What to do - Reproduce every line of text in the material below word for word, leaving out the pictures.

Data records:
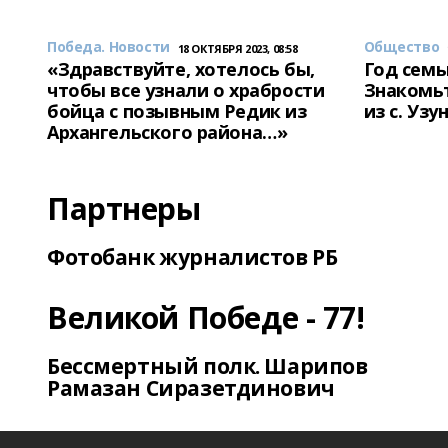
Победа. Новости
Общество
18 ОКТЯБРЯ 2023, 08:58
«Здравствуйте, хотелось бы,
Год семь
чтобы все узнали о храбрости
Знакомьт
бойца с позывным Редик из
из с. Уз
Архангельского района…»
Партнеры
Фотобанк журналистов РБ
Великой Победе - 77!
Бессмертный полк. Шарипов
Рамазан Сиразетдинович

Response -
Победа. Новости
Общество
18 ОКТЯБРЯ 2023, 08:58
«Здравствуйте, хотелось бы,
Год семь
чтобы все узнали о храбрости
Знакомьт
бойца с позывным Редик из
из с. Уз
Архангельского района…»
Партнеры
Фотобанк журналистов РБ
Великой Победе - 77!
Бессмертный полк. Шарипов
Рамазан Сиразетдинович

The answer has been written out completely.